BRIEF — Please pick out every line in the data below that contains the word "maintenance", and copy those lines. Case matters.
-- -- --
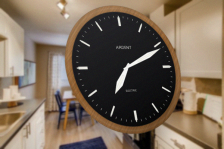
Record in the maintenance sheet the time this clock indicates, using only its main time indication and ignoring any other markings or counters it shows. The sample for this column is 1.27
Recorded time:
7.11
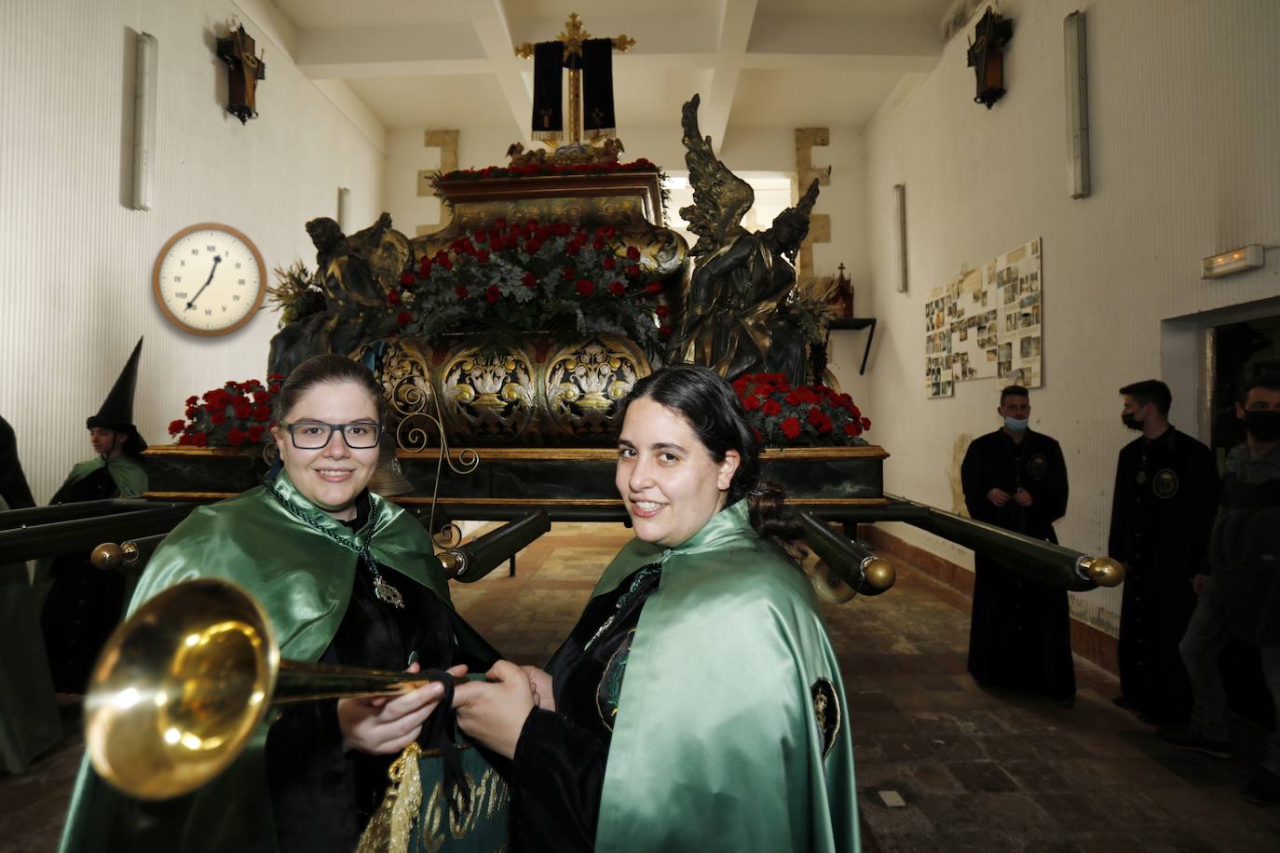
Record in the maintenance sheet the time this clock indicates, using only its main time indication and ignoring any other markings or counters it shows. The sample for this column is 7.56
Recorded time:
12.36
-- -- --
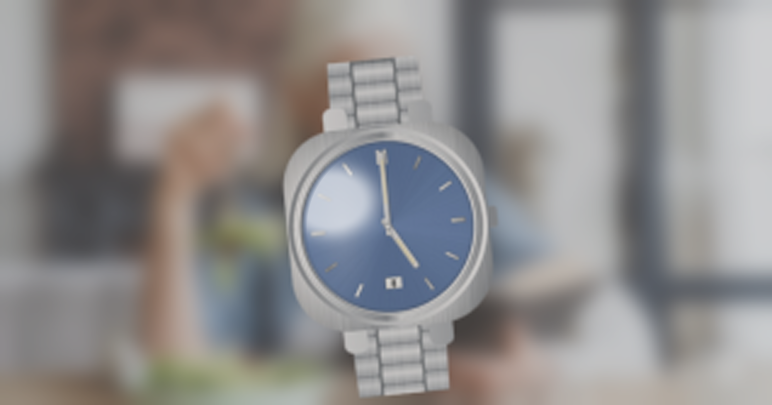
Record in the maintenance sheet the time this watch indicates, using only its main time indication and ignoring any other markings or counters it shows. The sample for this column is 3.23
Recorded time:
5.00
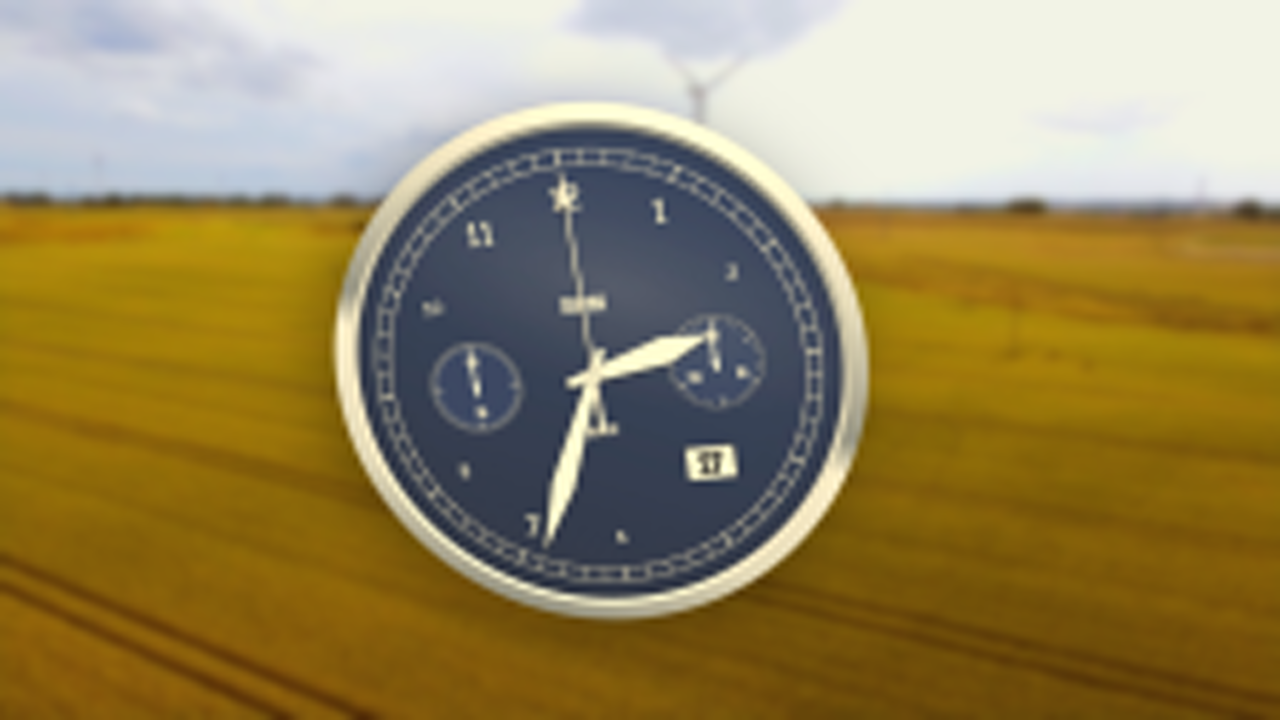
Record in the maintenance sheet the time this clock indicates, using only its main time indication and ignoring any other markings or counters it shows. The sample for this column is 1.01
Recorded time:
-- -- --
TASK OUTPUT —
Record in the maintenance sheet the time this clock indicates, using only its main time indication and ignoring any other markings or counters it shows. The sample for this column is 1.27
Record in the maintenance sheet the time this clock indicates, using only its main time indication and ignoring any other markings or counters it shows. The sample for this column is 7.56
Record in the maintenance sheet the time this watch indicates, using only its main time indication and ignoring any other markings or counters it shows. The sample for this column is 3.23
Record in the maintenance sheet the time this clock indicates, using only its main time indication and ignoring any other markings or counters it shows. The sample for this column is 1.01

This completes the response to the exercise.